恋愛テクニックとして語られる褒め言葉の「さしすせそ」。

さ︰さすがですね
し︰知らなかった~!
す︰すごいですね❤
せ︰センスいいですね♪
そ︰そうなんだ~!


現在33歳のにくまつ、既に会社では中堅どころ、直接耳に届きはしないものの、お局と呼ぶ者もあるだろう年齢だ。

おかげで最近は叱られるよりおだてられる方が多い。

「さすがはにくまつさんですね!」
「へ~知らなかったなぁ」
「すごい!やっぱり仕事早いですね!」
「資料作りのセンスありますね~」
「そうなんですね!勉強になりました!」


これらの賞賛を素直に嬉しいと思うより、その言葉の裏側を読み取る癖がついてしまった。

「さすがはにくまつさんですね! (こうおだてておけば勝手に仕事を進めてくれるだろう) 

というように。

そこで思った。
恋愛テクニックの「さしすせそ」は本当に有効なのだろうか?

青春真っ只中の10代なら素直に嬉しかったかもしれない。
或いは、社会人になるまでの猶予期間のなかでなら。

けれど言葉が言葉通りでないことを知ってしまった社会人は、例え話し手が言葉通りに感嘆を漏らしていたのだとしても、受け手は言葉の裏を勝手に想像してしまうのかもしれない。

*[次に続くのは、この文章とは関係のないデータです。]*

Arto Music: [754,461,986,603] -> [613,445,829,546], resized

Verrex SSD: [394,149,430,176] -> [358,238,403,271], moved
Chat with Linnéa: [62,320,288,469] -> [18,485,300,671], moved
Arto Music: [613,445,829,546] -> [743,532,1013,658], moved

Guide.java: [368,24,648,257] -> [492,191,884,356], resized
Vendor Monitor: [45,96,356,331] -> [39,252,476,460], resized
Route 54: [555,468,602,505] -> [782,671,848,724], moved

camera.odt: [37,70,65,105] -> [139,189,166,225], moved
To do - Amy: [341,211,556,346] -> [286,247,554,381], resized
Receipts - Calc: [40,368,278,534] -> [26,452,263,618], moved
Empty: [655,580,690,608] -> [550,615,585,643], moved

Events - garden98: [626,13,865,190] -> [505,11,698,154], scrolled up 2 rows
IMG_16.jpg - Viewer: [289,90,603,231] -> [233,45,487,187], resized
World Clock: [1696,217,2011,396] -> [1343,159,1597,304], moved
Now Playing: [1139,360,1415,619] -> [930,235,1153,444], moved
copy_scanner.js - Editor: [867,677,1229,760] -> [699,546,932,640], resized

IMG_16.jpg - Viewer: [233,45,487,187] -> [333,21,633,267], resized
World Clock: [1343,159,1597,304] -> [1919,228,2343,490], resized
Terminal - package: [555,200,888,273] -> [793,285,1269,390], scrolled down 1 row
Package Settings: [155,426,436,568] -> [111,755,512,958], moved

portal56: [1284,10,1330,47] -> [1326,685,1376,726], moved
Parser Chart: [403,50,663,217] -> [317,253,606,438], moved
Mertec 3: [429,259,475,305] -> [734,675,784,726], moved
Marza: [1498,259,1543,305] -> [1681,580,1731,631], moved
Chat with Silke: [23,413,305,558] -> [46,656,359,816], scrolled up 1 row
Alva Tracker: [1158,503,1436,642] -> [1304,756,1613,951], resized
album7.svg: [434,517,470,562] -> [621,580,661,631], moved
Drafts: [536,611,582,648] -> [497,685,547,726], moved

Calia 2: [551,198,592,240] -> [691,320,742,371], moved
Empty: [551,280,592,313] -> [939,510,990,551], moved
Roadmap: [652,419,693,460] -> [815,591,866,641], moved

「さすがですね (いいからさっさと婚姻届に判押して持ってこいよ!) 

といった具合に。

自分にとって都合の良いように事を運ぶために、人は敢えて嘘を並べるのだと知ってしまったひねくれ者達に、いくら褒め言葉を捧げたところで、より不信感を高めるだけだ。

そして婚活市場とは、このひねくれ者達の溜まり場だ。

一方で、昨今毒舌キャラが人気を博している。彼らとて真実を述べているわけではない。その発言のほとんどがお金を稼ぐための演出だろう。だが、これらの演出は世間で歓迎されている。

この事象から窺えるのは、人はお金を払ってでも本音らしきものを覗きたいと考えているということだ。
飾らないように見える人にこそ信頼を寄せ、その言を信用するものだということだ。


最早「得意料理は肉じゃがです❤」並にあざとさの象徴になってしまった「さしすせそ」、婚活市場で有効活用するためには、その言を信じさせるためのもう一手間が必要なのかもしれない。